*What is being asked*
Reproduce the text of each entry below line for line, without any changes, and leave the pictures out.

*Supplied records*
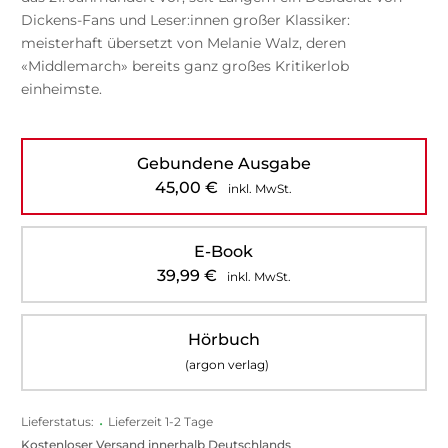
Dickens-Fans und Leser:innen großer Klassiker:
meisterhaft übersetzt von Melanie Walz, deren
«Middlemarch» bereits ganz großes Kritikerlob
einheimste.
Gebundene Ausgabe
45,00
€
inkl. MwSt.
E-Book
39,99
€
inkl. MwSt.
Hörbuch
(argon verlag)
Lieferstatus:
•
Lieferzeit 1-2 Tage
Kostenloser Versand innerhalb Deutschlands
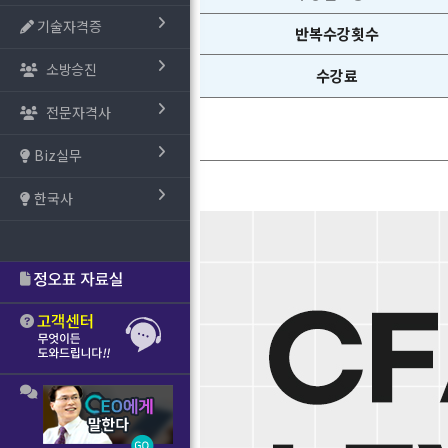
기술자격증
반복수강횟수
소방승진
수강료
전문자격사
Biz실무
한국사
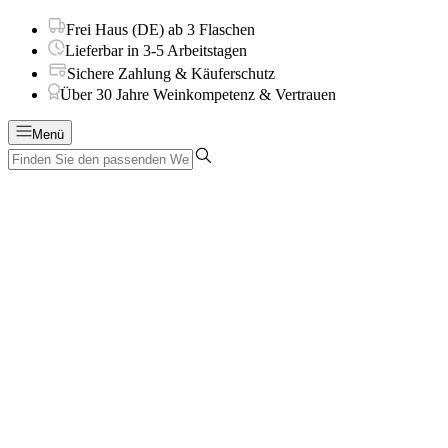
Frei Haus (DE) ab 3 Flaschen
Lieferbar in 3-5 Arbeitstagen
Sichere Zahlung & Käuferschutz
Über 30 Jahre Weinkompetenz & Vertrauen
Menü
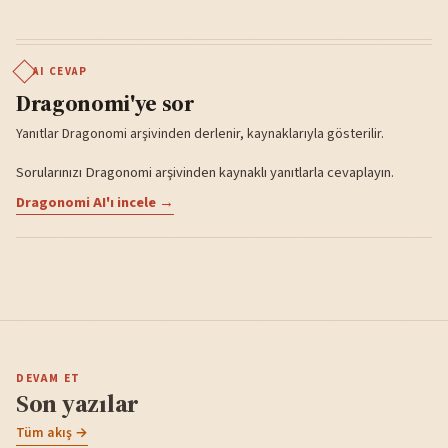
AI CEVAP
Dragonomi'ye sor
Yanıtlar Dragonomi arşivinden derlenir, kaynaklarıyla gösterilir.
Sorularınızı Dragonomi arşivinden kaynaklı yanıtlarla cevaplayın.
Dragonomi AI'ı incele →
DEVAM ET
Son yazılar
Tüm akış →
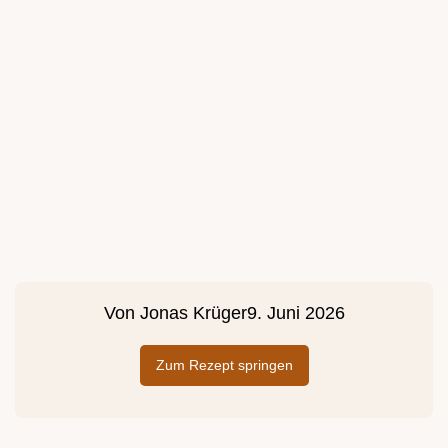
Von
Jonas Krüger
9. Juni 2026
Zum Rezept springen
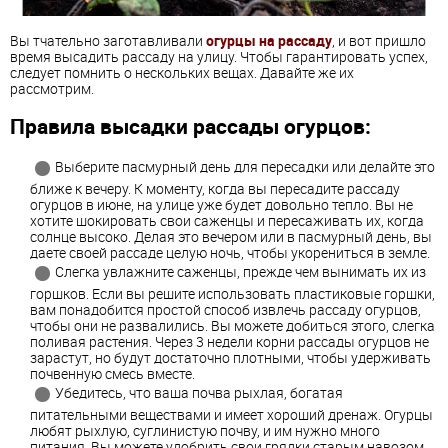
Вы тчательно заготавливали
огурцы на рассаду
, и вот пришло
время высадить рассаду на улицу. Чтобы гарантировать успех,
следует помнить о нескольких вещах. Давайте же их
рассмотрим.
Правила высадки рассады огурцов:
Выберите пасмурный день для пересадки или делайте это
ближе к вечеру. К моменту, когда вы пересадите рассаду
огурцов в июне, на улице уже будет довольно тепло. Вы не
хотите шокировать свои саженцы и пересаживать их, когда
солнце высоко. Делая это вечером или в пасмурный день, вы
даете своей рассаде целую ночь, чтобы укорениться в земле.
Слегка увлажните саженцы, прежде чем вынимать их из
горшков. Если вы решите использовать пластиковые горшки,
вам понадобится простой способ извлечь рассаду огурцов,
чтобы они не развалились. Вы можете добиться этого, слегка
поливая растения. Через 3 недели корни рассады огурцов не
зарастут, но будут достаточно плотными, чтобы удерживать
почвенную смесь вместе.
Убедитесь, что ваша почва рыхлая, богатая
питательными веществами и имеет хороший дренаж. Огурцы
любят рыхлую, суглинистую почву, и им нужно много
питания. Вы можете удобрить свои грядки старым навозом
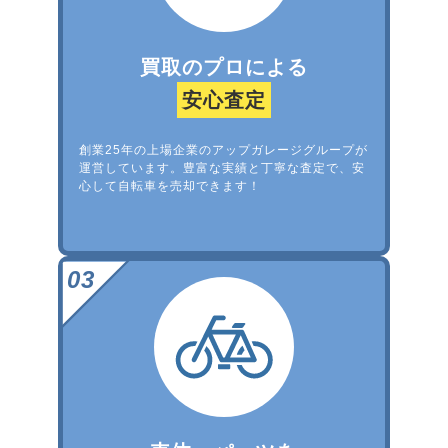
買取のプロによる
安心査定
創業25年の上場企業のアップガレージグループが
運営しています。豊富な実績と丁寧な査定で、安
心して自転車を売却できます！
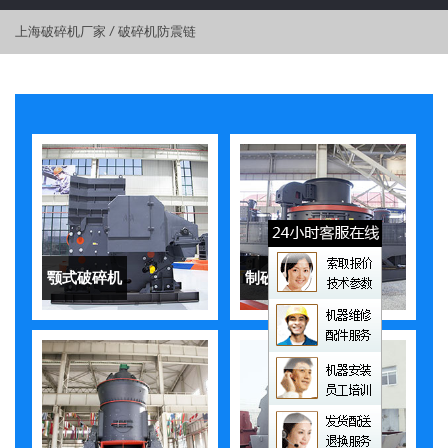
上海破碎机厂家
/
破碎机防震链
颚式破碎机
制砂机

*Answer to this task*
Dickens-Fans und Leser:innen großer Klassiker:
meisterhaft übersetzt von Melanie Walz, deren
«Middlemarch» bereits ganz großes Kritikerlob
einheimste.
Gebundene Ausgabe
45,00
€
inkl. MwSt.
E-Book
39,99
€
inkl. MwSt.
Hörbuch
(argon verlag)
Lieferstatus:
•
Lieferzeit 1-2 Tage
Kostenloser Versand innerhalb Deutschlands
기술자격증
반복수강횟수
소방승진
수강료
전문자격사
Biz실무
한국사
Frei Haus (DE) ab 3 Flaschen
Lieferbar in 3-5 Arbeitstagen
Sichere Zahlung & Käuferschutz
Über 30 Jahre Weinkompetenz & Vertrauen
Menü
AI CEVAP
Dragonomi'ye sor
Yanıtlar Dragonomi arşivinden derlenir, kaynaklarıyla gösterilir.
Sorularınızı Dragonomi arşivinden kaynaklı yanıtlarla cevaplayın.
Dragonomi AI'ı incele →
DEVAM ET
Son yazılar
Tüm akış →
Von
Jonas Krüger
9. Juni 2026
Zum Rezept springen
Вы тчательно заготавливали
огурцы на рассаду
, и вот пришло
время высадить рассаду на улицу. Чтобы гарантировать успех,
следует помнить о нескольких вещах. Давайте же их
рассмотрим.
Правила высадки рассады огурцов:
Выберите пасмурный день для пересадки или делайте это
ближе к вечеру. К моменту, когда вы пересадите рассаду
огурцов в июне, на улице уже будет довольно тепло. Вы не
хотите шокировать свои саженцы и пересаживать их, когда
солнце высоко. Делая это вечером или в пасмурный день, вы
даете своей рассаде целую ночь, чтобы укорениться в земле.
Слегка увлажните саженцы, прежде чем вынимать их из
горшков. Если вы решите использовать пластиковые горшки,
вам понадобится простой способ извлечь рассаду огурцов,
чтобы они не развалились. Вы можете добиться этого, слегка
поливая растения. Через 3 недели корни рассады огурцов не
зарастут, но будут достаточно плотными, чтобы удерживать
почвенную смесь вместе.
Убедитесь, что ваша почва рыхлая, богатая
питательными веществами и имеет хороший дренаж. Огурцы
любят рыхлую, суглинистую почву, и им нужно много
питания. Вы можете удобрить свои грядки старым навозом
買取のプロによる
安心査定
創業25年の上場企業のアップガレージグループが
運営しています。豊富な実績と丁寧な査定で、安
心して自転車を売却できます！
上海破碎机厂家
/
破碎机防震链
颚式破碎机
制砂机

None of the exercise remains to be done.